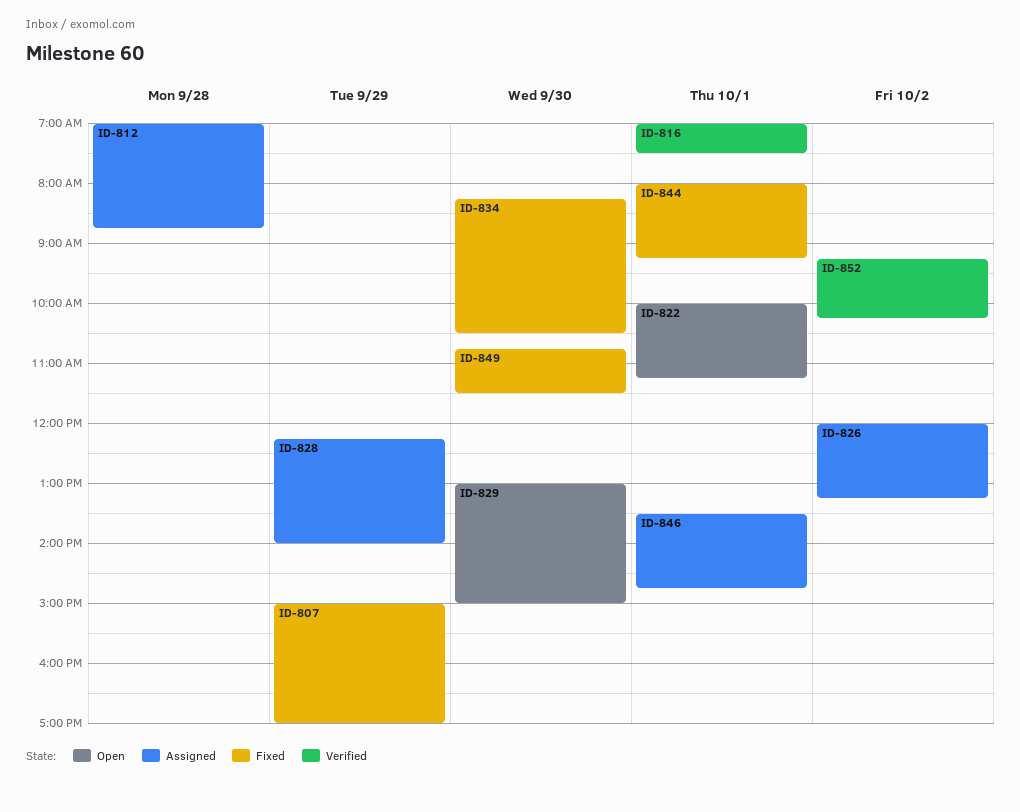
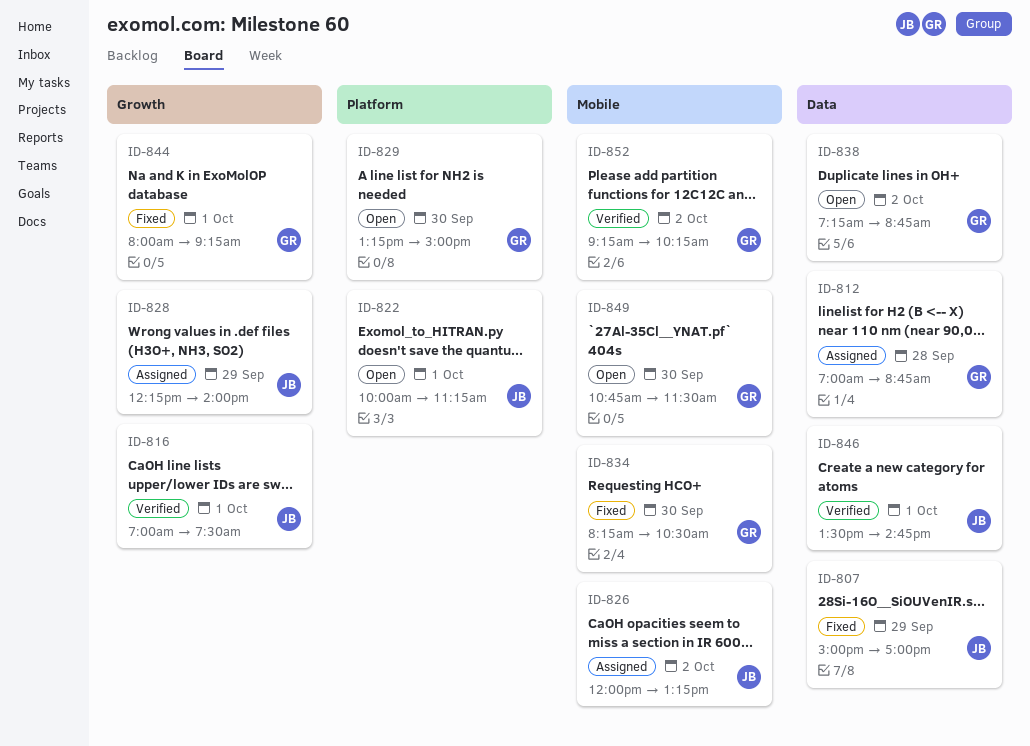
ID-829, begins: 13:00 -> 13:15
ID-838: none -> present
ID-846, status: Assigned -> Verified
ID-849, status: Fixed -> Open

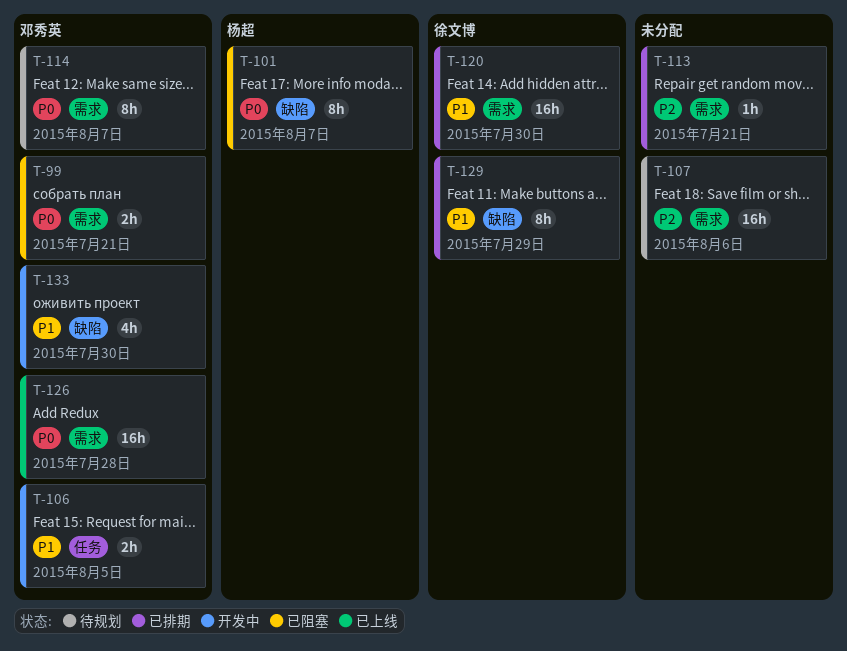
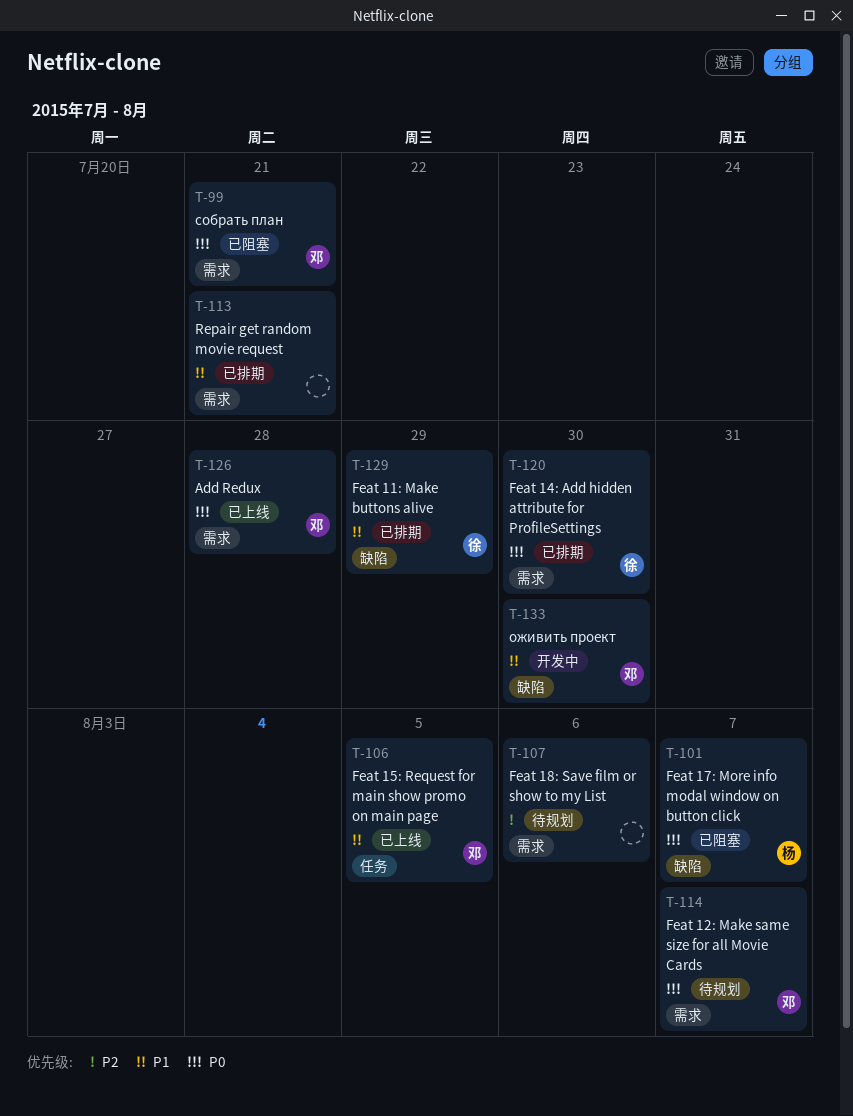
T-106, status: 开发中 -> 已上线
T-113, priority: P2 -> P1
T-120, priority: P1 -> P0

■ ■ ■

TO-DO ITEM: With pictures left out, repeat exactly the lines from the line bearing "ID-846, status: Assigned -> Verified" through the final line of the records above.

FINISHED TASK:
ID-846, status: Assigned -> Verified
ID-849, status: Fixed -> Open

T-106, status: 开发中 -> 已上线
T-113, priority: P2 -> P1
T-120, priority: P1 -> P0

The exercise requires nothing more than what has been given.